Thursday, January 29, 2009

It Is Still All About The Economy, Again

The markets enjoyed a nice rally yesterday with the S&P up 3.36% and the DOW up 2.46%. The financials, home builders, auto parts companies, and gaming enterprises all had rallies yesterday. The concept of a Bad Bank being set up by the government was well received by investors as a way to clean up the balance sheets of banks and improve the flow of credit again. This proposal combined with a stimulus plan might jolt the economy ultimately so GDP could grow again.

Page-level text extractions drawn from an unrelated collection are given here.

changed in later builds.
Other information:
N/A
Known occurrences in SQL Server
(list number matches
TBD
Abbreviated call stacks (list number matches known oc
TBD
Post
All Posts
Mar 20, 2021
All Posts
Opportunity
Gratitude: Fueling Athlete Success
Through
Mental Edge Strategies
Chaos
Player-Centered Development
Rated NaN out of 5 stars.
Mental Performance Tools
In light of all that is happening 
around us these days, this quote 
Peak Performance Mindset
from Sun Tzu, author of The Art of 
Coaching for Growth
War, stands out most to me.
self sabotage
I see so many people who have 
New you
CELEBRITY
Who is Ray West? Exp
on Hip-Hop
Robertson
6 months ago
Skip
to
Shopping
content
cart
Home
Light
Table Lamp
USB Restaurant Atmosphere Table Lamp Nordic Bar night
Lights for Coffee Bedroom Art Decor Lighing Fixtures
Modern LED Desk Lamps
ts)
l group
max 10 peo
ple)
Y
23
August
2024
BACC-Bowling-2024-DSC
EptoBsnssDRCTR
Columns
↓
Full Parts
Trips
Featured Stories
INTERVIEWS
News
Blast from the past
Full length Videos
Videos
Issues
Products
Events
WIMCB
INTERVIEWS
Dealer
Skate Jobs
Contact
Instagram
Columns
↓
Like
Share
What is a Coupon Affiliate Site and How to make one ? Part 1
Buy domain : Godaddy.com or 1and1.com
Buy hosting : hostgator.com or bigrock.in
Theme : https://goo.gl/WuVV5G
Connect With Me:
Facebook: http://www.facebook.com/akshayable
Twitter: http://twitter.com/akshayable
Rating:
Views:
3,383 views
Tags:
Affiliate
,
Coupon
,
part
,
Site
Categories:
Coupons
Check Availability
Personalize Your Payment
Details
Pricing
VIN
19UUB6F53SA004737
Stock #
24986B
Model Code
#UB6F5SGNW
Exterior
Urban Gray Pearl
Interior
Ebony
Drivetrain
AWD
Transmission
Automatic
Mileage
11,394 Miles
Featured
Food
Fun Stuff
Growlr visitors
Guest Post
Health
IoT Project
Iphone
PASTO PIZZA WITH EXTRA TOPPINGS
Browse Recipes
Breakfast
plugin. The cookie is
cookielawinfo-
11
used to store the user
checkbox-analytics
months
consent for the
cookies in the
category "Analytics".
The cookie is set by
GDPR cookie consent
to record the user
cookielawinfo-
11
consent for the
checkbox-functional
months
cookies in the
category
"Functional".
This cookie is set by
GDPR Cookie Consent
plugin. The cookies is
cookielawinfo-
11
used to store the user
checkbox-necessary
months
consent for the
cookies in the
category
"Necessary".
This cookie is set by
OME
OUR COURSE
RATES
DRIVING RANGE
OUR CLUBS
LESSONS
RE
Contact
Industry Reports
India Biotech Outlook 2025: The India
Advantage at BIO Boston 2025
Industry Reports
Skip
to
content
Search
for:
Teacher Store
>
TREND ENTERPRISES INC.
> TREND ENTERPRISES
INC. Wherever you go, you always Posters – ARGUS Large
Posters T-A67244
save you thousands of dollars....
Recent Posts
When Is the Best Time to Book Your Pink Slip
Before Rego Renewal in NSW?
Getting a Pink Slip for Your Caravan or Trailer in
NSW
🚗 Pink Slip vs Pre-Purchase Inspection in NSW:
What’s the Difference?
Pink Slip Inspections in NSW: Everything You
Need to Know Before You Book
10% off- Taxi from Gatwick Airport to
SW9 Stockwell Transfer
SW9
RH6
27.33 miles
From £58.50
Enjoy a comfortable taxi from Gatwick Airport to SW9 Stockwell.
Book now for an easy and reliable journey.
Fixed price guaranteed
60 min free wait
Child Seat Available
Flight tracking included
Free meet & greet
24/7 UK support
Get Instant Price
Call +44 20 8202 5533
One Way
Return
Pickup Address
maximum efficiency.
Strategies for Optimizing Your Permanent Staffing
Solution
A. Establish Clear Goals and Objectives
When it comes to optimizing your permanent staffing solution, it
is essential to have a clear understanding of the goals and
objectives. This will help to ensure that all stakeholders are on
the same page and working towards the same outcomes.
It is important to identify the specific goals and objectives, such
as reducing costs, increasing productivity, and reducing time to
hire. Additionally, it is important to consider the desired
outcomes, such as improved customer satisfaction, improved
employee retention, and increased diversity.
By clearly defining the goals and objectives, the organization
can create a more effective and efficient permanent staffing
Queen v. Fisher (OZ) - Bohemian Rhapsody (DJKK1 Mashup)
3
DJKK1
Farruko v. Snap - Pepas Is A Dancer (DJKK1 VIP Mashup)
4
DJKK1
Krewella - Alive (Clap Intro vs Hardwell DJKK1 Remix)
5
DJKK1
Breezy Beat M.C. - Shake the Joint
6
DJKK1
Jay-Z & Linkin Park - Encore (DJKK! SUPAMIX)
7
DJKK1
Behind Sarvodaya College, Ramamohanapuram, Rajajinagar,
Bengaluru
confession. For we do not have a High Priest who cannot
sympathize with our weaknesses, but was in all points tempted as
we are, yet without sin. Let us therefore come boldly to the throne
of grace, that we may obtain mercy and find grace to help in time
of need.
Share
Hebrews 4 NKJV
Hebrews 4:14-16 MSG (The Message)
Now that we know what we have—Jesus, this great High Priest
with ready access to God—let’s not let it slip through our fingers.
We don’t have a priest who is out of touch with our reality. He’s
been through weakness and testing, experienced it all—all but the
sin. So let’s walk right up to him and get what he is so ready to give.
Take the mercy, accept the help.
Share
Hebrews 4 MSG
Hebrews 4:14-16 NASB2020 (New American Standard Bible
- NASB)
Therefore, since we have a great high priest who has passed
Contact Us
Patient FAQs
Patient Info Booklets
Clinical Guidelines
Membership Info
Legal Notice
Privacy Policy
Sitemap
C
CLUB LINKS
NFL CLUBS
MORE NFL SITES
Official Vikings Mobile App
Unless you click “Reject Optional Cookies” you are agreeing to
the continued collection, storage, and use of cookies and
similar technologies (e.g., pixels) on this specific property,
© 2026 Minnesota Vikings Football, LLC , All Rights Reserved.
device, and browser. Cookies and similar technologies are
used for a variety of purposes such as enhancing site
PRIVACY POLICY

The ideas are encouraging and investors drove stock prices higher. The only question now is what are the details of the plans?, how long will they take to effect the economy?, and when can we expect earnings to improve? Unfortunately, the consumer needs to replenish his net worth and companies still need to deleverage.

The bottoming process is ongoing but this recession is going to be long and deep. Government's programs will be instrumental in moving the economy forward but corporate earnings won't get better for a while; unemployment will continue to increase; and housing prices will continue to decline. Today investors received news that durable goods declined 2.6% in December while jobless claims rose 588,000. This is a clear sign that the economy is still getting weaker.

We said at the beginning of the week that we may get an Obama rally and markets have risen nicely for the last few days but volatility is still apparent and markets won't go straight up. Today's weak economic news will be combined with more lousy corporate earnings to keep the lid on stocks until the market can accurately discount the timing of the bottom of the economic cycle.